Belabored Day

Monday, we took a momentary break from our hectic day- to-day lives of classes, jobs and whatnot to observe Labor Day, a holiday that, of course, supposedly celebrates work.

The actual meaning of Labor Day has kind of fallen to the wayside, but that meaning is as potent and powerful as ever. Around the world, working people celebrate May 1 as International Workers’ Day or Labor Day.

This is, of course, in response to the arrest, trial and execution of those who fought for the eight-hour workday in Chicago in 1886, following an event we refer to as the Haymarket Square Massacre (you can read more on that in my previous column, What May 1st Means at TheNews.org.)

But in the U.S., where May 1 is Loyalty Day and Law Day, we observe Labor Day the first Monday in September.

We observe Labor Day in September as a kind of commemoration of the workers who were killed in the 1894 Pullman Strike, in which a number of striking railroad workers were shot dead as the federal government moved to break the strike. President Grover Cleveland (a notoriously anti-labor President) declared Labor Day in September just days after the events of the Pullman Strike, and it has remained ever since.

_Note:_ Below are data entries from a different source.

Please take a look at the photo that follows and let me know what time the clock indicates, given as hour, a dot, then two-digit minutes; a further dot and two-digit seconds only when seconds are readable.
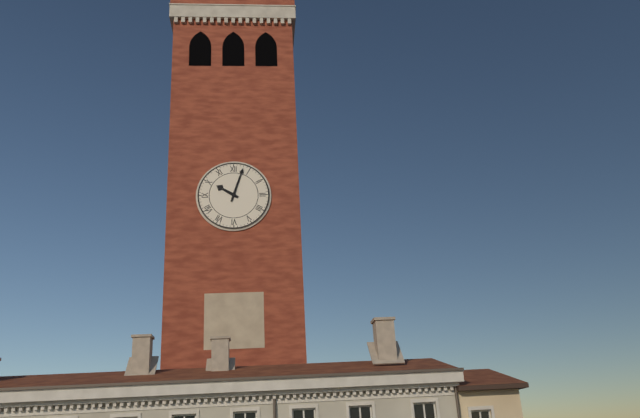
10.03
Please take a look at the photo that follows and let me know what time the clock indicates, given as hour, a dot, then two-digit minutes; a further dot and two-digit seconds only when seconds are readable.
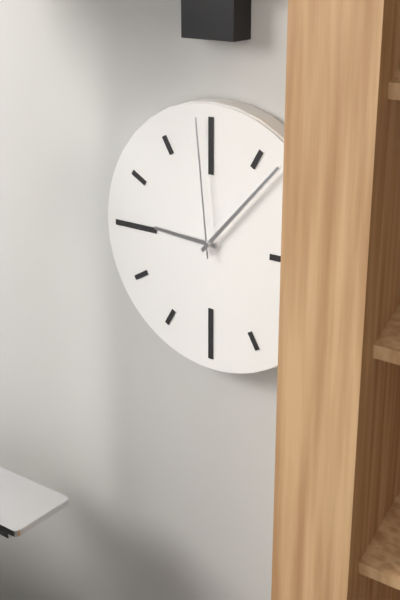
9.07.59
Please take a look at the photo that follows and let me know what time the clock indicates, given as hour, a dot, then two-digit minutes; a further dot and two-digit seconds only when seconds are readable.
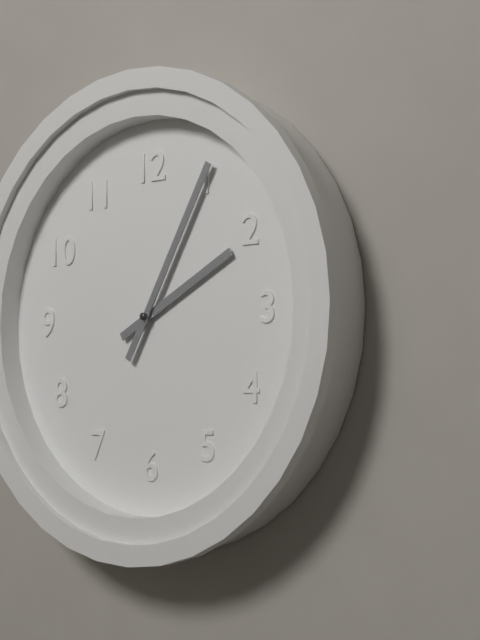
2.05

Labor Day, now as then, is a reprieve from work, and a much needed one. We celebrate the contributions of hardworking American men and women from all walks of life on Labor Day – well, at least, we like to say we do.

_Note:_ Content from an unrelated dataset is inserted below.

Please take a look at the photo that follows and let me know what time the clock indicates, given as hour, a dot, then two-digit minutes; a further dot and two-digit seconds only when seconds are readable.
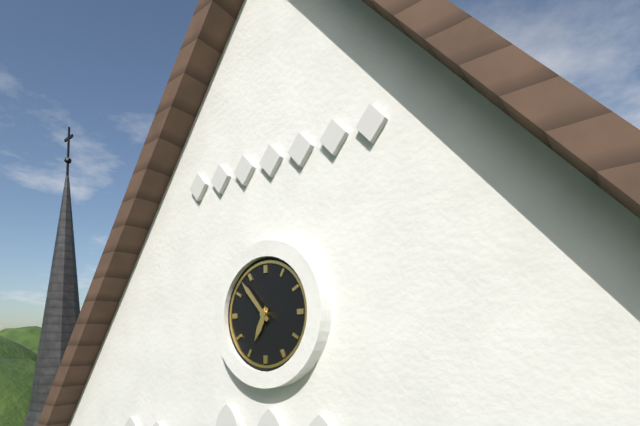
6.53
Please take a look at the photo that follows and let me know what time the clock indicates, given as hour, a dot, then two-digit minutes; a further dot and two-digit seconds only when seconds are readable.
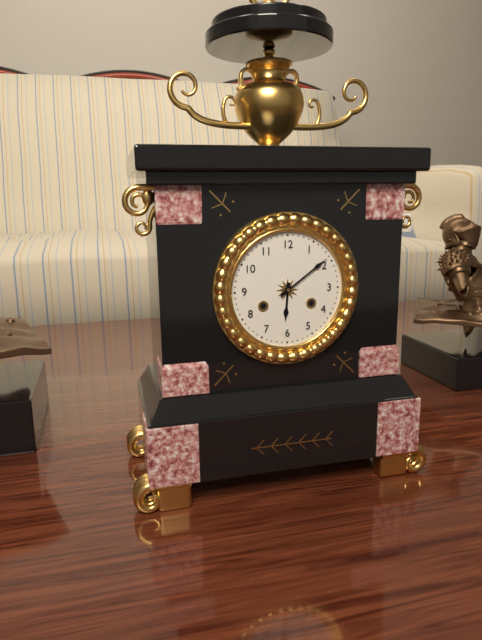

I say ‘“we like to say we do” because Labor Day has ceased to be a celebration of those who work in these United States. It has become little more than a cruel joke.

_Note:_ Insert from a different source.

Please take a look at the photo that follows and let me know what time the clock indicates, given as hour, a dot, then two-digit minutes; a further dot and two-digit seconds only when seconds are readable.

Honor labor? How can we begin to honor those who work if those who work cannot make ends meet? The minimum wage sits at $7.25, in spite of the fact that the cost of living continues to trend upward.

Americans who go to work every day are subjected to long hours or on the flipside, too few hours to make a living.

They are denied the right to a voice on the job – a concept so foreign to most of us that we can scarcely define a ‘union,’ or seem baffled when we see workers across the country walk out on strike demanding higher pay and better working conditions.

Health care is denied on the basis of ability to pay, even in 2013. Obamacare is not universal health insurance – and don’t let anyone tell you that it is. Even with expanded coverage, many Americans will still not have access to health insurance under the President’s plan.

Millions are without adequate food, housing and clothing even today. These are the men and women we fallaciously honor every Labor Day, and yet we insult them by doing absolutely nothing to help them improve their station in life.

Labor Day can either be an opportunity to push us toward a more humane society or a sick joke – but it cannot be both.

Devin Griggs is president of the Murray State College Democrats.